Iii-B1 Data Collection
First, we collect release notes of open-source projects from GitHub. In this step, we use search option of GitHub by sorting the most number of stars of three-top languages, e.g., JavaScript, Java and Python, based on active repositories [githut]. To eliminate the trivial projects, we define following criteria for a project selection from GitHub:
-
created: minimum of three years ago and is active
-
forks and stars: 1,000 times forks and 8,000 stars
-
contributors: 30 committers
-
total commit: 2,000
-
release notes: 30
-
total resolved issues: 500 issues
-
total pull-requests: 500 pull-requests
Then, we select total 21 projects, i.e., 8 JavaScript, 7 Java and 6 Python projects, based on the number of stars. Among the projects, we did not consider the non-engineering ones, e.g., iluwatar/java-design-patterns and kdn251/interviews. Table II represents the detail information about the selected repositories. After project selection, we extract the release notes using the data extraction tool. Data is available on GitHub [dataavailable].

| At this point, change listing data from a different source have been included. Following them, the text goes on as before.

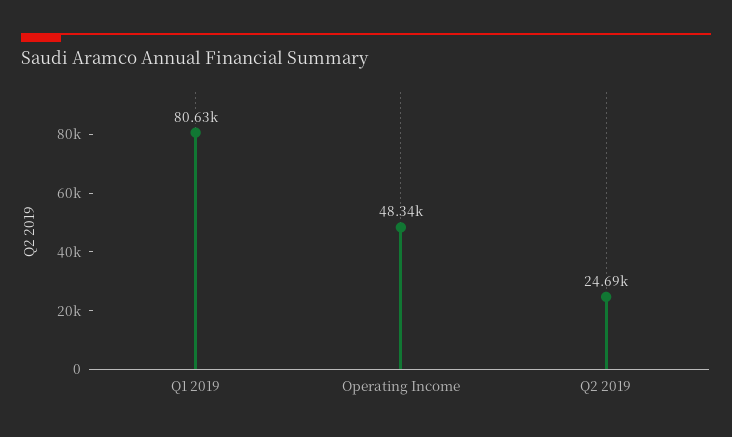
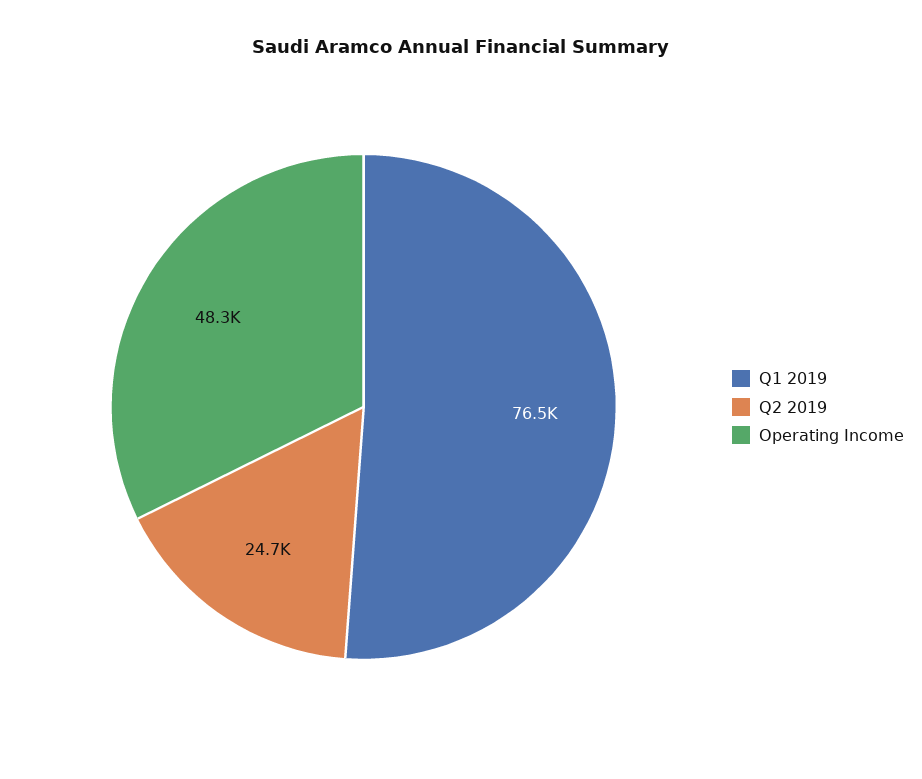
  {
-   "Q1 2019": 80630,
+   "Q1 2019": 76500,
    "Operating Income": 48340,
    "Q2 2019": 24690
  }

SL. | Repository | Domain | # Releases |
---|---|---|---|
1 | vuejs/vue | Web libraries and frameworks | 210 |
2 | facebook/react | Web libraries and frameworks | 96 |
3 | twbs/bootstrap | Web libraries and frameworks | 73 |
4 | axios/axios | Web libraries and frameworks | 32 |
5 | nodejs/node | System software | 252 |
6 | mrdoob/three.js | Web libraries and frameworks | 125 |
7 | mui-org/material-ui | Web libraries and frameworks | 322 |
8 | chartjs/Chart.js | Web libraries and frameworks | 81 |
9 | spring-projects/spring-boot | Software tools | 112 |
10 | elastic/elasticsearch | Web libraries and frameworks | 60 |
11 | ReactiveX/RxJava | System software | 225 |
12 | google/guava | Non-web libraries and frameworks | 34 |
13 | PhilJay/MPAndroidChart | Non-web libraries and frameworks | 44 |
14 | redisson/redisson | Non-web libraries and frameworks | 103 |
15 | jenkinsci/jenkins | System software | 128 |
16 | tensorflow/tensorflow | Software tools | 152 |
17 | tiangolo/fastapi | Non-web libraries and frameworks | 113 |
18 | getsentry/sentry | Non-web libraries and frameworks | 38 |
19 | pandas-dev/pandas | Non-web libraries and frameworks | 81 |
20 | apache/airflow | Software tools | 41 |
21 | home-assistant/core | Application software | 847 |

Iii-B2 Data Analysis
First, we filter out the empty release notes from the extracted data. Second, we eliminate some information, e.g., contributors’ name, to analyze the release note contents. Third, we split the sentences, i.e., contents, and headings from release notes. For example, Fig. 2 represents a release note. Here, Bug Fixes, Features are heading and the bullet listed information are contents. Then, we extract the URLs from each sentences and maintain separate column in the dataset for further analysis.